Эмиль Мань - Повседневная жизнь в эпоху Людовика XIII
За редким исключением, поэты той эпохи одевались, подобно буржуа, в черную или серую одежду, тем самым как бы отвергая свою принадлежность к дворянству. Почему они так делали? Может быть потому, что эти костюмы, сшитые из практически неизносимой шерстяной ткани, обходились дешевле, чем атласные наряды, в каких ходили придворные? А может быть потому, что социальная среда, из которой они вышли, принуждала их напяливать на себя эти малопривлекательные туалеты? Ох, до чего же трудно проникнуть в эту тайну…
Было бы чрезмерным преувеличением утверждать, будто абсолютно все литераторы начала XVII столетия страдали хроническим безденежьем. Напротив, среди них встречались люди довольно состоятельные, более того – владевшие имуществом, которое позволяло им и вовсе не задумываться о материальных трудностях жизни. Скажем, Ракан, чьи земли и замки приносили весьма значительные доходы[114], или Марен Леруа, который получил в 1632 г. от отца огромную библиотеку, стоившую 3 000 ливров, сеньорию в Гомбервиле, ферму, отдаваемую в аренду Капитулу, не говоря уж о трех доходных домах, расположенных на самых больших проезжих улицах столицы.
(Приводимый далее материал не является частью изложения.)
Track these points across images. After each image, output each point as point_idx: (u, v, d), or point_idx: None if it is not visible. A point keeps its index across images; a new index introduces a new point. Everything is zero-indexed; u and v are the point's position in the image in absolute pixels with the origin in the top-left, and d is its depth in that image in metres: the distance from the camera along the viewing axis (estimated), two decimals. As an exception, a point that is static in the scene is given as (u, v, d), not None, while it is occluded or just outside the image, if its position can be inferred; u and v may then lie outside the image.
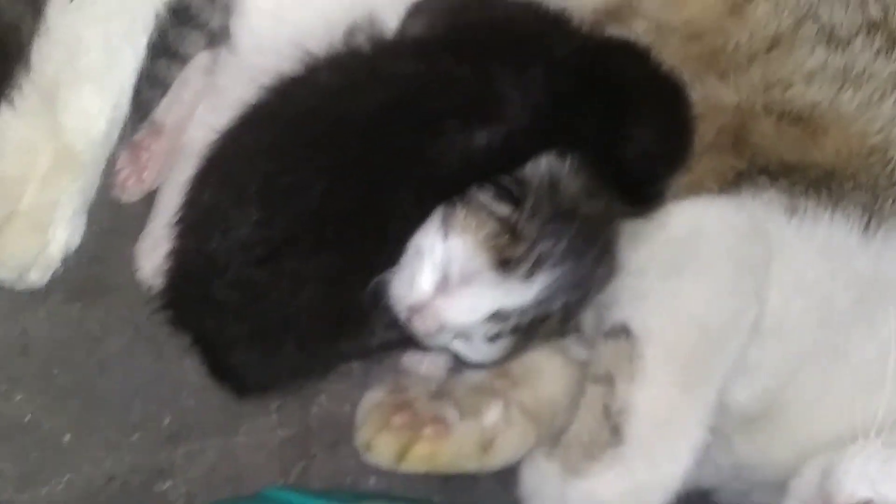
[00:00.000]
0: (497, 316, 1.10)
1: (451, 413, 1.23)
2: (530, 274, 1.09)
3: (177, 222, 1.13)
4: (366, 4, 1.19)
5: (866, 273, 1.19)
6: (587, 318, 1.20)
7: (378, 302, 1.10)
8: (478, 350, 1.12)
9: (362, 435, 1.23)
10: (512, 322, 1.10)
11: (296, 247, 1.07)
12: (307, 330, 1.09)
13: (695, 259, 1.17)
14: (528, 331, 1.12)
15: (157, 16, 1.15)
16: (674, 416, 1.13)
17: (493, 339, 1.11)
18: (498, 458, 1.23)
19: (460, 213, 1.09)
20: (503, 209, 1.09)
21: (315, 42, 1.15)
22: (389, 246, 1.09)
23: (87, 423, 1.20)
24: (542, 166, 1.12)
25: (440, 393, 1.25)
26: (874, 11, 1.21)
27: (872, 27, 1.21)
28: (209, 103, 1.20)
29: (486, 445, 1.22)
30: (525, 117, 1.10)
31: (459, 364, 1.21)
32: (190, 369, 1.21)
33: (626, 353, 1.13)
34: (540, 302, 1.10)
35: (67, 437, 1.20)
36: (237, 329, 1.11)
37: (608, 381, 1.13)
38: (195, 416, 1.23)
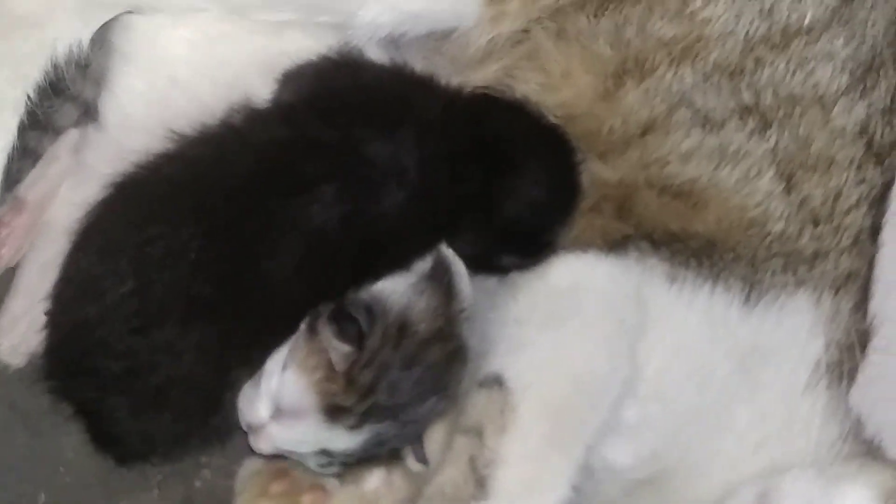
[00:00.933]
0: (324, 452, 1.11)
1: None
2: (357, 426, 1.10)
3: (53, 293, 1.14)
4: (240, 86, 1.21)
5: (746, 343, 1.20)
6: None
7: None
8: (313, 465, 1.14)
9: (241, 502, 1.22)
10: (339, 459, 1.12)
11: (170, 317, 1.07)
12: (183, 401, 1.10)
13: (576, 314, 1.17)
14: (358, 462, 1.14)
15: (27, 98, 1.16)
16: (542, 472, 1.12)
17: (325, 466, 1.13)
18: (379, 523, 1.22)
19: (302, 348, 1.10)
20: (342, 348, 1.09)
21: (187, 122, 1.17)
22: (269, 319, 1.10)
23: (-38, 504, 1.19)
24: (396, 295, 1.12)
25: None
26: (746, 96, 1.24)
27: (745, 111, 1.24)
28: (74, 181, 1.21)
29: (366, 511, 1.22)
30: (399, 182, 1.12)
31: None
32: (67, 446, 1.21)
33: (499, 404, 1.12)
34: (365, 449, 1.12)
35: (-59, 518, 1.19)
36: (116, 398, 1.11)
37: (477, 432, 1.12)
38: (73, 492, 1.22)
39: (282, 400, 1.09)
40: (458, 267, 1.17)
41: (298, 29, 1.21)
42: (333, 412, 1.09)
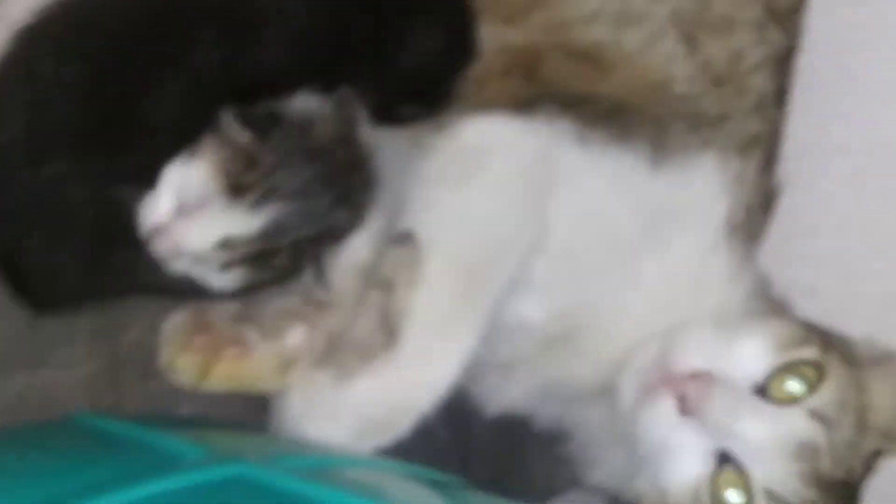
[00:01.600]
0: (226, 244, 1.11)
1: (252, 335, 1.24)
2: (258, 203, 1.11)
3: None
4: None
5: (653, 203, 1.23)
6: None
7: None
8: (214, 278, 1.14)
9: (165, 355, 1.25)
10: (240, 252, 1.12)
11: (59, 151, 1.08)
12: (82, 232, 1.11)
13: (484, 172, 1.19)
14: (257, 263, 1.14)
15: None
16: (449, 322, 1.15)
17: (225, 267, 1.13)
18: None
19: (205, 139, 1.11)
20: (243, 137, 1.10)
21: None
22: (154, 155, 1.11)
23: None
24: (299, 105, 1.13)
25: (243, 316, 1.26)
26: None
27: None
28: None
29: (287, 366, 1.24)
30: (285, 27, 1.12)
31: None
32: None
33: (409, 259, 1.15)
34: (266, 234, 1.12)
35: None
36: (23, 238, 1.12)
37: (388, 286, 1.15)
38: (-2, 347, 1.24)
39: (184, 190, 1.10)
40: (360, 109, 1.18)
41: None
42: (235, 190, 1.10)
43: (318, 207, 1.14)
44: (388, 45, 1.17)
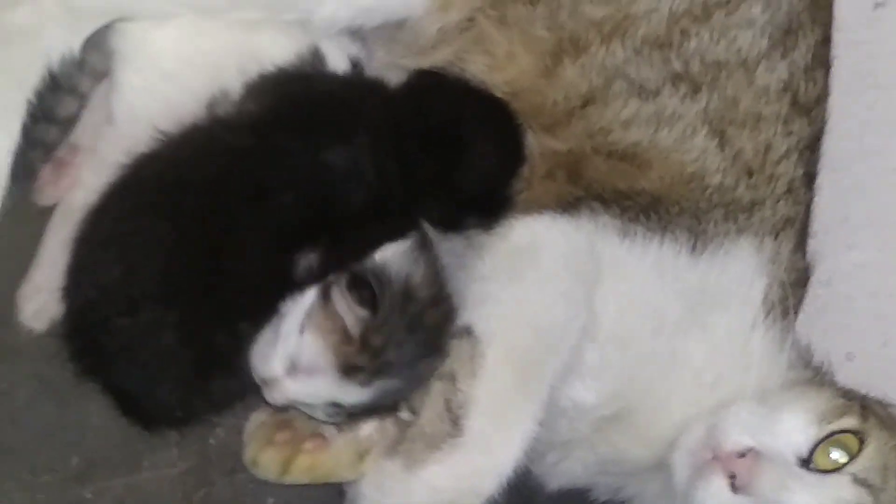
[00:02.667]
0: (332, 404, 1.20)
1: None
2: (368, 382, 1.18)
3: (64, 283, 1.23)
4: (222, 76, 1.31)
5: (695, 287, 1.27)
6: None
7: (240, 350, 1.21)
8: (319, 417, 1.23)
9: (249, 452, 1.30)
10: (346, 411, 1.21)
11: (151, 300, 1.17)
12: (174, 372, 1.19)
13: (535, 268, 1.24)
14: (362, 413, 1.23)
15: (28, 102, 1.24)
16: (509, 409, 1.20)
17: (331, 416, 1.22)
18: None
19: (319, 313, 1.18)
20: (360, 313, 1.18)
21: (181, 111, 1.27)
22: (237, 299, 1.19)
23: (2, 469, 1.28)
24: (393, 262, 1.21)
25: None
26: (676, 65, 1.31)
27: (676, 78, 1.31)
28: (91, 169, 1.31)
29: (363, 455, 1.29)
30: (362, 182, 1.21)
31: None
32: (93, 413, 1.30)
33: (469, 352, 1.20)
34: (372, 402, 1.20)
35: (-18, 483, 1.27)
36: (124, 371, 1.21)
37: (451, 377, 1.20)
38: (100, 455, 1.31)
39: (299, 359, 1.17)
40: (434, 237, 1.26)
41: (270, 25, 1.29)
42: (348, 371, 1.17)
43: (421, 371, 1.21)
44: (450, 172, 1.25)
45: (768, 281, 1.30)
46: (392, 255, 1.21)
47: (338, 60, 1.34)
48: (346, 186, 1.21)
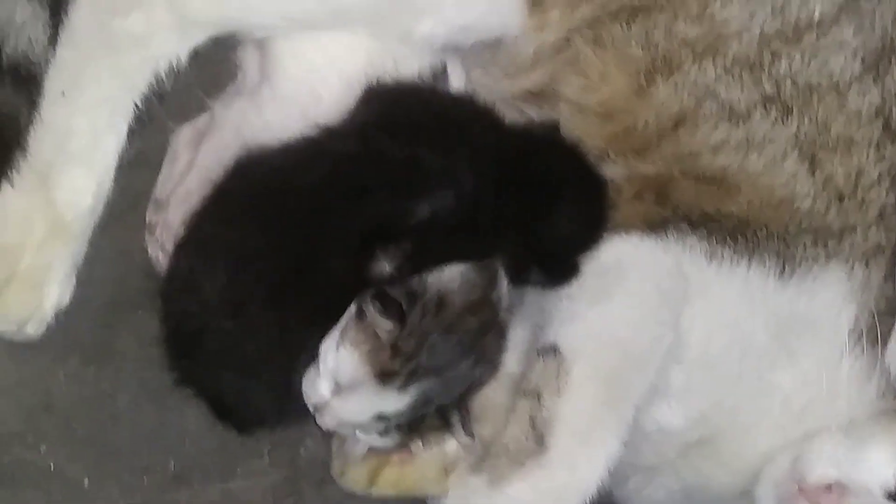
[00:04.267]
0: (380, 417, 1.19)
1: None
2: (404, 386, 1.17)
3: (163, 291, 1.25)
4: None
5: (783, 313, 1.25)
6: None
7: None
8: (375, 439, 1.22)
9: (337, 464, 1.30)
10: (394, 422, 1.19)
11: (254, 304, 1.18)
12: (272, 373, 1.20)
13: (622, 288, 1.23)
14: (411, 426, 1.22)
15: (135, 105, 1.27)
16: (594, 428, 1.18)
17: (383, 433, 1.21)
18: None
19: (352, 328, 1.18)
20: (386, 325, 1.17)
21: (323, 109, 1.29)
22: (333, 305, 1.20)
23: (104, 469, 1.30)
24: (432, 279, 1.20)
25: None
26: (767, 87, 1.29)
27: (767, 100, 1.29)
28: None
29: (448, 470, 1.28)
30: (454, 194, 1.21)
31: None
32: (191, 419, 1.31)
33: (555, 369, 1.20)
34: (415, 407, 1.19)
35: (86, 482, 1.30)
36: (222, 375, 1.22)
37: (536, 395, 1.19)
38: (197, 460, 1.32)
39: (339, 375, 1.17)
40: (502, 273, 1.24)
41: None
42: (384, 377, 1.16)
43: (459, 373, 1.19)
44: (533, 223, 1.24)
45: (858, 308, 1.27)
46: (432, 274, 1.21)
47: (459, 80, 1.35)
48: (439, 187, 1.21)
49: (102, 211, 1.29)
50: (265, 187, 1.23)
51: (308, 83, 1.30)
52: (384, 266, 1.19)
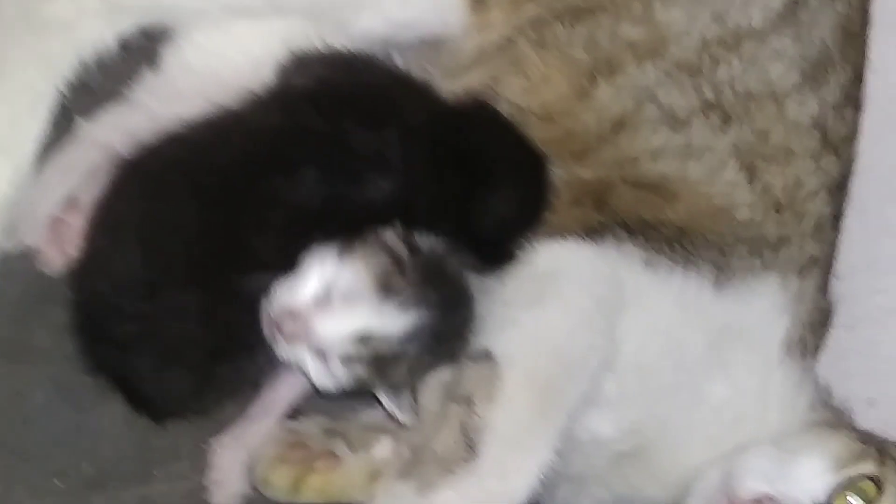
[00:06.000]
0: (362, 339, 1.13)
1: (341, 448, 1.26)
2: (405, 306, 1.13)
3: (74, 271, 1.20)
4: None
5: (718, 322, 1.24)
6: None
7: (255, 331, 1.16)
8: (328, 372, 1.15)
9: (259, 470, 1.26)
10: (371, 348, 1.14)
11: (171, 283, 1.13)
12: (190, 356, 1.15)
13: (557, 294, 1.21)
14: (377, 367, 1.15)
15: (58, 92, 1.21)
16: (526, 436, 1.16)
17: (347, 362, 1.14)
18: (386, 488, 1.26)
19: (359, 244, 1.15)
20: (400, 249, 1.15)
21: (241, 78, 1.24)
22: (255, 280, 1.14)
23: (13, 472, 1.23)
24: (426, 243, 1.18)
25: (332, 431, 1.28)
26: (708, 93, 1.28)
27: (707, 107, 1.28)
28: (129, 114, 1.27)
29: (375, 476, 1.25)
30: (387, 176, 1.17)
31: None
32: (107, 419, 1.25)
33: (487, 375, 1.16)
34: (403, 338, 1.14)
35: (-6, 485, 1.23)
36: (136, 360, 1.16)
37: (468, 401, 1.16)
38: (113, 464, 1.27)
39: (336, 284, 1.13)
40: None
41: None
42: (388, 290, 1.13)
43: (447, 328, 1.17)
44: (469, 203, 1.21)
45: (791, 320, 1.27)
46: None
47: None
48: (369, 175, 1.17)
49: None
50: (181, 161, 1.18)
51: (215, 71, 1.27)
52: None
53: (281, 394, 1.29)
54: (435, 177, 1.20)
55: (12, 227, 1.24)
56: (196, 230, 1.13)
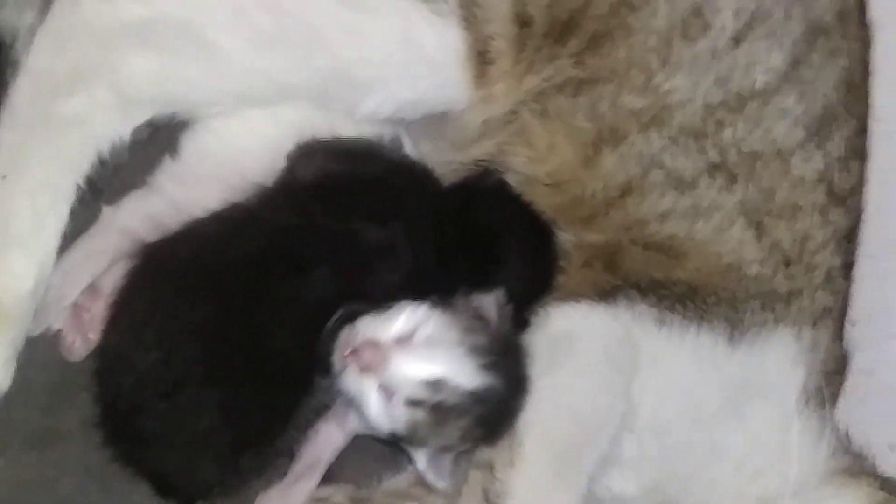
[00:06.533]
0: (434, 384, 1.14)
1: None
2: (486, 368, 1.15)
3: (96, 368, 1.22)
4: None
5: (734, 377, 1.24)
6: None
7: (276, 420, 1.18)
8: (387, 411, 1.16)
9: None
10: (438, 397, 1.15)
11: (191, 382, 1.15)
12: (213, 450, 1.17)
13: (572, 357, 1.22)
14: (438, 420, 1.16)
15: (77, 188, 1.24)
16: (548, 499, 1.16)
17: (412, 405, 1.15)
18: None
19: (457, 301, 1.18)
20: (495, 317, 1.17)
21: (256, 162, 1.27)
22: (274, 379, 1.17)
23: (47, 560, 1.24)
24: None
25: (359, 500, 1.28)
26: (713, 155, 1.28)
27: (713, 168, 1.28)
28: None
29: (400, 543, 1.25)
30: (398, 264, 1.20)
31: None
32: (136, 501, 1.25)
33: (507, 440, 1.17)
34: (471, 397, 1.15)
35: (28, 573, 1.24)
36: (161, 453, 1.18)
37: (489, 466, 1.17)
38: (145, 547, 1.27)
39: (423, 328, 1.14)
40: None
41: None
42: (474, 348, 1.15)
43: (507, 406, 1.18)
44: (482, 277, 1.24)
45: (807, 370, 1.27)
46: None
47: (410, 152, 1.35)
48: (381, 266, 1.20)
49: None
50: (197, 259, 1.20)
51: (232, 157, 1.29)
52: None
53: (323, 451, 1.28)
54: (445, 261, 1.22)
55: (37, 312, 1.26)
56: (214, 328, 1.16)
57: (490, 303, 1.19)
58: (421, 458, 1.21)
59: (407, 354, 1.15)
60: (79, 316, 1.28)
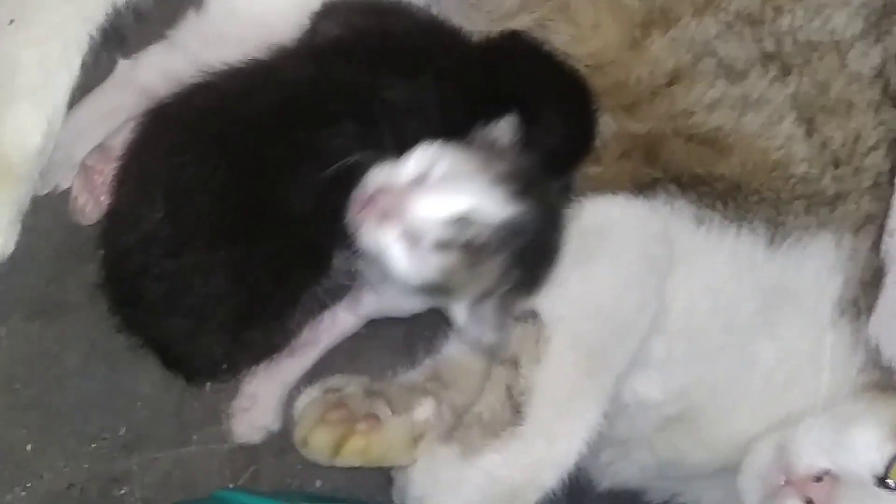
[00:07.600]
0: (460, 221, 1.06)
1: (383, 410, 1.21)
2: (515, 196, 1.07)
3: (102, 227, 1.16)
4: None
5: (770, 283, 1.18)
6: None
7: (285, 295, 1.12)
8: (415, 261, 1.07)
9: (299, 431, 1.21)
10: (469, 234, 1.06)
11: (198, 240, 1.08)
12: (220, 317, 1.10)
13: (606, 250, 1.16)
14: (471, 260, 1.07)
15: (90, 38, 1.16)
16: (573, 399, 1.11)
17: (441, 247, 1.06)
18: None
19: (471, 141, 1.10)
20: (509, 140, 1.10)
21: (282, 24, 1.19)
22: (288, 242, 1.09)
23: (47, 434, 1.20)
24: None
25: (373, 392, 1.23)
26: (768, 44, 1.22)
27: (766, 58, 1.22)
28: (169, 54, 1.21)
29: (417, 439, 1.20)
30: (419, 123, 1.11)
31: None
32: (144, 381, 1.22)
33: (534, 336, 1.12)
34: (503, 230, 1.07)
35: (29, 447, 1.20)
36: (167, 320, 1.12)
37: (513, 363, 1.11)
38: (149, 426, 1.23)
39: (439, 164, 1.06)
40: None
41: None
42: (500, 177, 1.07)
43: (543, 243, 1.10)
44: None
45: (845, 279, 1.21)
46: None
47: None
48: (407, 122, 1.11)
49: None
50: (211, 112, 1.12)
51: (260, 16, 1.21)
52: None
53: (325, 333, 1.24)
54: (474, 118, 1.14)
55: (45, 171, 1.18)
56: (225, 184, 1.08)
57: (504, 129, 1.11)
58: (460, 313, 1.13)
59: (425, 194, 1.05)
60: (90, 177, 1.22)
Некоторые, прежде чем окунуться с головой в литературную карьеру, успевали позаботиться о том, чтобы получить должность в органах правосудия, в административных или военных учреждениях, которая обеспечивала бы ежедневное пропитание. К примеру, Бальтазар Баро состоял в должности советника Парламента; у Корнеля имелось свое финансовое агентство; Вуатюру при Гастоне Орлеанском была отведена роль лица, представляющего послов; Кальпренед, типичный представитель тех, кого в ту эпоху называли «пишущей братией»[115], тем не менее считал себя отнюдь не литератором, а солдатом, и свой воинский долг исполнял между сочинением романов весьма энергично. Эти люди, находившиеся «при деле», считались осторожными и предусмотрительными: пусть даже им на литературном поприще везло не больше, чем предыдущим нашим персонажам, они, по крайней мере, не испытывали мук голода.
Люди неосторожные и непредусмотрительные – то есть те, кто, веря в свою изворотливость, в свою звезду, свою удачу, в свой «гений», наконец, в воодушевляющий их талант, который неизбежно ослепит современников и принесет им славу и благосостояние, – пренебрегали мерами, способными помочь им устоять, невзирая на превратности судьбы, а в результате на них валились беды, одна другой хуже. И таких в Париже был легион. Своеобразная республика, откуда доносились лишь стоны, жалобы, сетования, ламентации всякого рода, республика отщепенцев, которую так и хотелось окрестить Республикой Иеремии[116]. И все-таки ни за какие сокровища мира, даже в те моменты, когда полное истощение всех сил и средств не оставляло им возможности взять в руки гусиное перо, они бы не согласились отложить в сторону это изящнейшее из всех орудий труда. Мученичество стало для них таким же призванием свыше, как и поэзия. Но при этом три почти неразрешимые проблемы вставали перед ними ежедневно и усиливали неуверенность. Все задачи начинались со слов «следует найти»: во-первых, того, кто пригласит их к столу, ибо голод, как известно, не тетка; во-вторых, того, кто даст им в долг без отдачи, ибо крышу над головой тоже задаром не предоставляют; в-третьих, того, кто прольет над жалким состоянием их гардероба не скупую мужскую слезу, а звонкую капель монет, ибо иначе состояние жалким и останется. В общем, срочно требовались филантропы.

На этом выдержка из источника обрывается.